- Data extracts -

__________

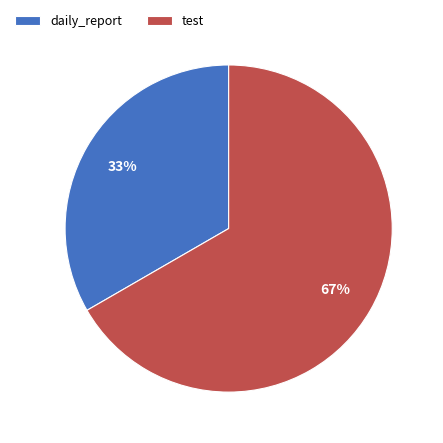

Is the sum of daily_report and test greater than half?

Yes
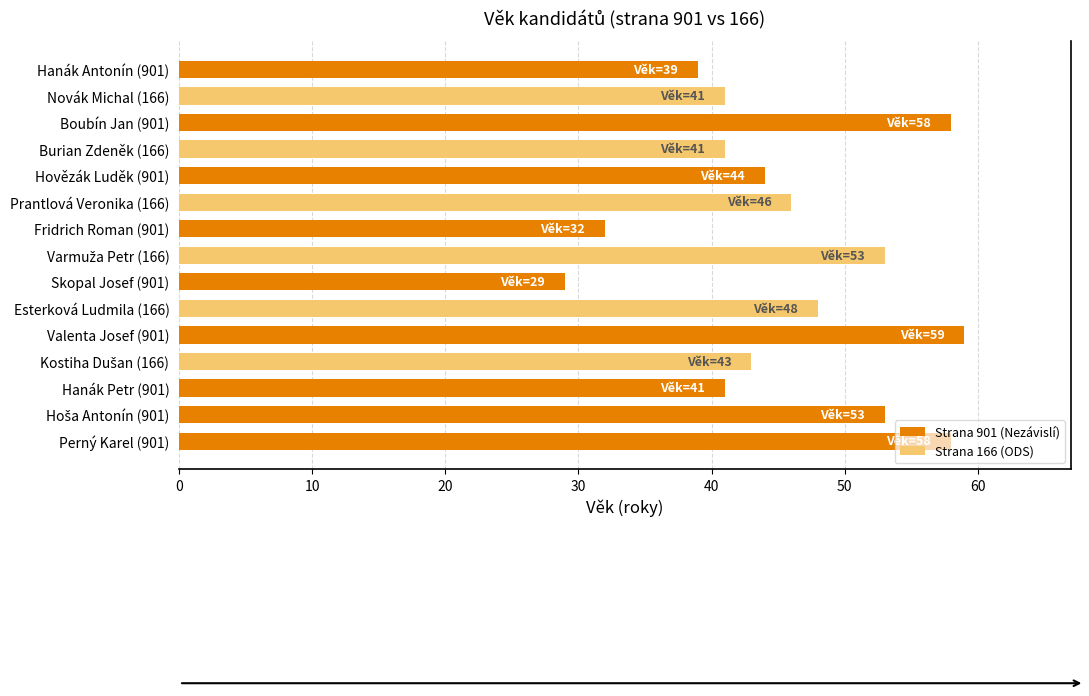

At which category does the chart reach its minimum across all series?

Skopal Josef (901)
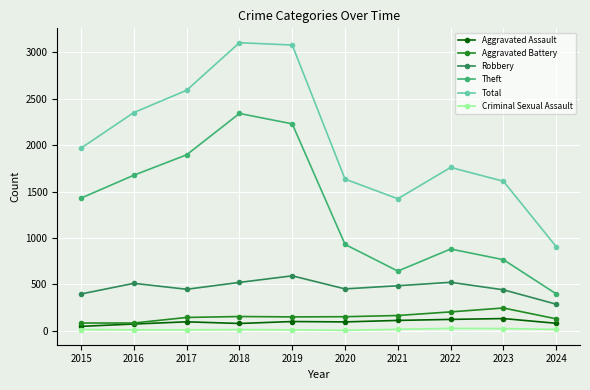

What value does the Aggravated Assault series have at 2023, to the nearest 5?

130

__________

- Work task -
Retype every line of the entries above verbatim, without the pictures.

- Solution to this problem -
Is the sum of daily_report and test greater than half?

Yes

At which category does the chart reach its minimum across all series?

Skopal Josef (901)

What value does the Aggravated Assault series have at 2023, to the nearest 5?

130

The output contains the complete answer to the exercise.